The bottom line there is that dogs and cats can get into many things around the house that are toxic if consumed in large quantities. But, when used in moderation, garlic can be a healthy supplement. According to Charlie Fox, the co-author of The Garlic Cure (McCleery & Sons, 2002), garlic can be used to stimulate and support immune function, trigger gastric juices for better digestion, encourage the growth of friendly bacteria, and prevent infections. He’s seen garlic reduce the risk of cardiovascular disease and cancer as well as improve blood sugar regulation and promote detoxification. ‘
all in proportion…all in sensible amount…all it takes is a little education :ok:
The vast majority of the stuff you have there is applicable to humans – not dogs. And, someone who quotes garlic as ‘reducing the risk of cancer’ is about as believable as George Bush saying he’s invading Iraq to crush Al Qaeda. It’s fatuous and an incredibly stupid claim to make.

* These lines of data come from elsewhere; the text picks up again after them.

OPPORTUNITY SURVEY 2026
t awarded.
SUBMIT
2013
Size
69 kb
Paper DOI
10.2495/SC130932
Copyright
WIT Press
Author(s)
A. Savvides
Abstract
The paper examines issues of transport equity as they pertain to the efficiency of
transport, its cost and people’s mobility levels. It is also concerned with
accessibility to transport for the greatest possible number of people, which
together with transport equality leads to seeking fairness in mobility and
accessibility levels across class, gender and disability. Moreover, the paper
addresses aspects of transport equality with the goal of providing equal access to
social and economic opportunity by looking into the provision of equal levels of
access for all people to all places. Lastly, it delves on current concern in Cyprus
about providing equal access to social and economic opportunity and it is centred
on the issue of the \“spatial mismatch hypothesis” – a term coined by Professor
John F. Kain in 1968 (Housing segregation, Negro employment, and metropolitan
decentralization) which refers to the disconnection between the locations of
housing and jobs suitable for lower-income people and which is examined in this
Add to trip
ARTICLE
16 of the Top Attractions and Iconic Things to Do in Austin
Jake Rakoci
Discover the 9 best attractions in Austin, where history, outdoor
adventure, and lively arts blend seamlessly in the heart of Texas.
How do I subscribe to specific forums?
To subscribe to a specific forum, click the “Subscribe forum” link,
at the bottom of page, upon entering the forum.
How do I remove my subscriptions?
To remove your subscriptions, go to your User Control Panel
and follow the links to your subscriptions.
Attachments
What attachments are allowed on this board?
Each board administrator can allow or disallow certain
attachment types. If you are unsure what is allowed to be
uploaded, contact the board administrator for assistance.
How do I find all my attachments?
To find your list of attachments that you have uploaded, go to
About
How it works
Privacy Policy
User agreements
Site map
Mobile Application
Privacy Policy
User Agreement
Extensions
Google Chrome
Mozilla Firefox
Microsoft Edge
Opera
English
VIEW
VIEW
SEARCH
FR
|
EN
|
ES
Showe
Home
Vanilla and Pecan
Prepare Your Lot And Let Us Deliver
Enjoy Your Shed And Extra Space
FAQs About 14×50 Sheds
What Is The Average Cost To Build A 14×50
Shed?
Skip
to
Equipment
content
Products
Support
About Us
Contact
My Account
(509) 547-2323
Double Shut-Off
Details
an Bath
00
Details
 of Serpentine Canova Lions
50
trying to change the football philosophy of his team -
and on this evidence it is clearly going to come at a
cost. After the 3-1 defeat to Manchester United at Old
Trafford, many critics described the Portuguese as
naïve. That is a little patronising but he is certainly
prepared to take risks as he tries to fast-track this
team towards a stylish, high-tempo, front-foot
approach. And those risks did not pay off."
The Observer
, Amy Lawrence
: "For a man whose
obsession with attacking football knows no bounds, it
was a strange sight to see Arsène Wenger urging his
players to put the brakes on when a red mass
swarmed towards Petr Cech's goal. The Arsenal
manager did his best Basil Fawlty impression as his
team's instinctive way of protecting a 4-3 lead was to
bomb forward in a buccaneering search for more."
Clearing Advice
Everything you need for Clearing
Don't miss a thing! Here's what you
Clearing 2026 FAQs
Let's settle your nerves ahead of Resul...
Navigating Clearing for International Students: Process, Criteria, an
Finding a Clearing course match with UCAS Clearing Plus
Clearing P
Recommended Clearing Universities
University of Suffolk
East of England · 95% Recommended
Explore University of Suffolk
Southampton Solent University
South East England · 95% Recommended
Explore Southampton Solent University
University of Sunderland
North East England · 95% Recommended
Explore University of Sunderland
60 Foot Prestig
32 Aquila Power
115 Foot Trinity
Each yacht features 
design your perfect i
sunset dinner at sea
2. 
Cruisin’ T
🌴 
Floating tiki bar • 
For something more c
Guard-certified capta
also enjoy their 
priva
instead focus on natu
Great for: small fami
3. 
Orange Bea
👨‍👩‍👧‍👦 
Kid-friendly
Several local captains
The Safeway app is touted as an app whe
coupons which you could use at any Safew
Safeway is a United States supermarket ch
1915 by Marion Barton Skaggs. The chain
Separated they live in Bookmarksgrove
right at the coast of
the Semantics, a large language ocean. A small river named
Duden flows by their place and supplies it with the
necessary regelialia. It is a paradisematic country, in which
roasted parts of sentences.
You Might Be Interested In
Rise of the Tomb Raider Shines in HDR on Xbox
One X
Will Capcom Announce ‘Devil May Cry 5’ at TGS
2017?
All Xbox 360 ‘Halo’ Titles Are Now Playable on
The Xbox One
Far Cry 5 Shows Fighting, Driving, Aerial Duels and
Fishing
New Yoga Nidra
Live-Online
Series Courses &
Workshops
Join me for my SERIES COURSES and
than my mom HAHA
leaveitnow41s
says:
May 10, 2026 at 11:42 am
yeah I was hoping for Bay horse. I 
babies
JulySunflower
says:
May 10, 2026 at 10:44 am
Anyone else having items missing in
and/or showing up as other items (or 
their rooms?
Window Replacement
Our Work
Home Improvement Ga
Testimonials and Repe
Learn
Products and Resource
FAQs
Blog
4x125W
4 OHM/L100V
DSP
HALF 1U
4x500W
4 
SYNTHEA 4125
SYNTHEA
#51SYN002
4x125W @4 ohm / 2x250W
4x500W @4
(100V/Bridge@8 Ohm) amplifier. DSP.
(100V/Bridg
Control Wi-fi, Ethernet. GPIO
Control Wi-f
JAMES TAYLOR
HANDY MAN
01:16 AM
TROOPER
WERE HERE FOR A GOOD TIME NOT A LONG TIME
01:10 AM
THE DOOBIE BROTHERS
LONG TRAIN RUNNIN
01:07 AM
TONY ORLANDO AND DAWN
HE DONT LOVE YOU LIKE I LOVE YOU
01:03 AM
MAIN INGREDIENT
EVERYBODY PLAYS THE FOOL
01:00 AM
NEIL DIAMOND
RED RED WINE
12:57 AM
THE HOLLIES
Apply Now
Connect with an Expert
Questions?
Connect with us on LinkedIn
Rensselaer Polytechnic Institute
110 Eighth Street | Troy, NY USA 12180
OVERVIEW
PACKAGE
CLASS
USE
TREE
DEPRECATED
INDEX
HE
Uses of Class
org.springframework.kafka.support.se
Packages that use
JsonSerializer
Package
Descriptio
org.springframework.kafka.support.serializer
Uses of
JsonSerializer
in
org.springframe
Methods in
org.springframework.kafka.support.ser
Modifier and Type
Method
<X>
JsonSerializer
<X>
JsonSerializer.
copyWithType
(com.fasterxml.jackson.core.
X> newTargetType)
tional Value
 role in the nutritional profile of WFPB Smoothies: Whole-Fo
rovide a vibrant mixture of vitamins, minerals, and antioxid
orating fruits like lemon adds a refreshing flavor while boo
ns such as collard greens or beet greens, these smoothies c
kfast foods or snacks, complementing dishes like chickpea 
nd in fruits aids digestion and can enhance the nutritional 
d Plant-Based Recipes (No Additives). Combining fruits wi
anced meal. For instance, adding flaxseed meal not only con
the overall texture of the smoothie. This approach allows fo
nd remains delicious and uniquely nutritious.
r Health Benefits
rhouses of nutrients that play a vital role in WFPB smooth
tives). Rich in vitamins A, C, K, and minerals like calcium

But, you say that it takes 50 cloves of garlic to cause a problem. I think you may find that it’s quite a lot less. You also say allicin is beneficial. Hmm – “Allicin and ajoene, pharmacologically active agents in garlic,are potent cardiac and smooth muscle relaxants, vasodilators,and hypotensive agents.Thus, hypotensive and antithrombotic effects can exacerbate the physiologic effects of anemia and impaired oxygen transportation. Garlic preparations that have not been aged cause direct damage to the gastric and ileal mucosa, resulting in pain and diarrhea.” That comes from Toxicology Brief a paper on “Allium species poisoning in dogs and cats” (allium = onions, garlic, leek, chives) from the American Society for the Prevention of Cruelty to Animals. But by all means believe someone who reckons garlic can lessen the risk of cancer. :what:
And the bit at the top you quoted is in error. Garlic doesn’t ‘promote white blood cells’ it kills red blood cells. It may look like the proportion has changed but it’s not a healthy change.